That was war and everyone was afraid of the Yellow Peril.
War on Drugs, War on Terror, War in Iraq, War in Afghanistan, and drug war in Mexico edging across our southern border. To top it all off, Al Qaeda, the Taliban and Latin/South American drug cartels (which American civi gunshops have wrongly been portrayed as supplying) have been well groomed by the media as the new "Yellow Peril."
And overturning a ruling becomes moot once the people are released. However, the Civil Liberties Act of 1988 granted restitution to surviving internees. Reagan signed the law which also apologized to internees.
How does the release of the Japanese, monetary restitution and apology make moot the current existence of intact case law and precedent that says the President can imprison innocent U.S. citizens and foreign nationals?
I think this sort of thing would be more difficult to enact today, and still more difficult to enforce.

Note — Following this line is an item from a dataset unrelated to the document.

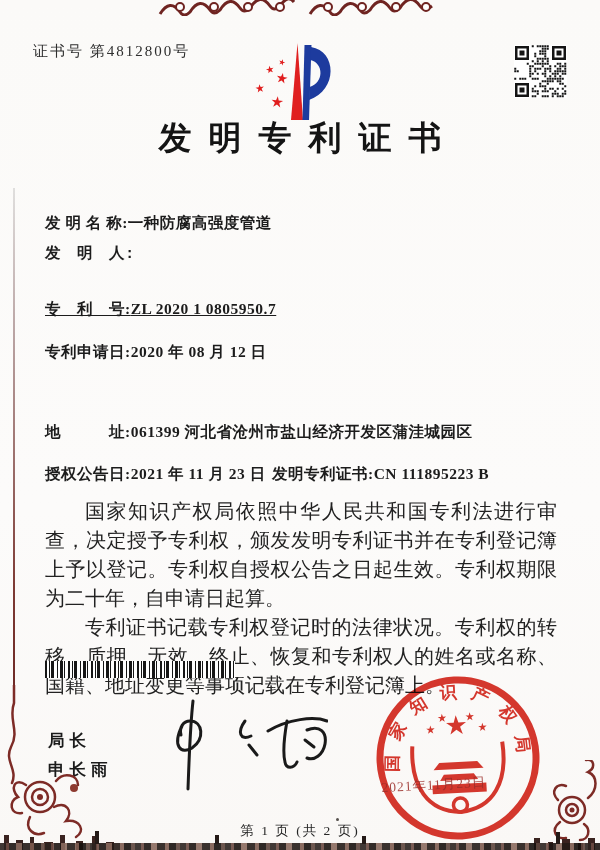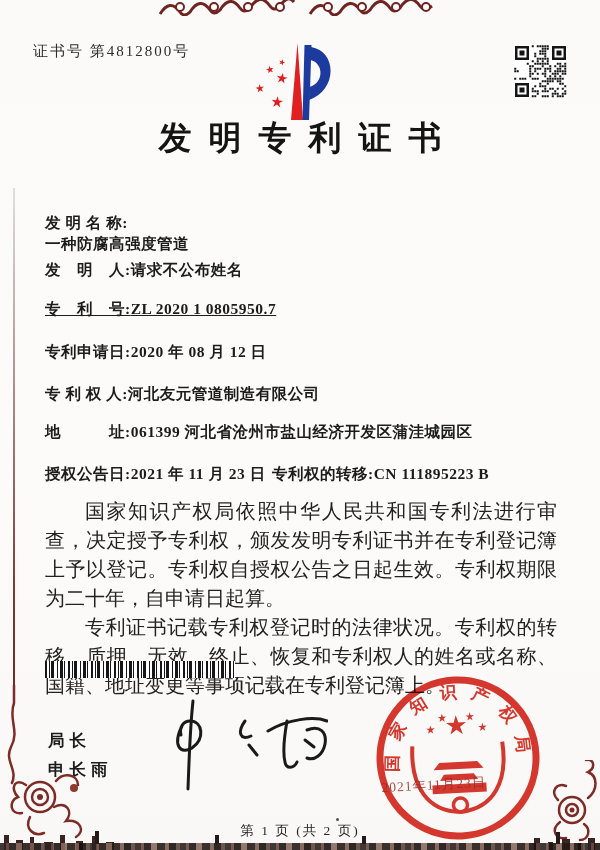"发 明 名 称:" div.abs { flex-direction: column -> none }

All it takes is a sitting president being willing to only have one term (or is already in their second term) to sign such an Executive Order, and the approximately one quarter of the U.S. military (by sampling) willing to execute such an order. You may not have meant it in such a way, but your posting strikes me as sticking ones head in the sand saying "no, it's different now, they would never be able or want to do that." As it sits, there is no current legal obstacle to another 9066 being put into effect so long as it doesn't single out a Protected Class(c).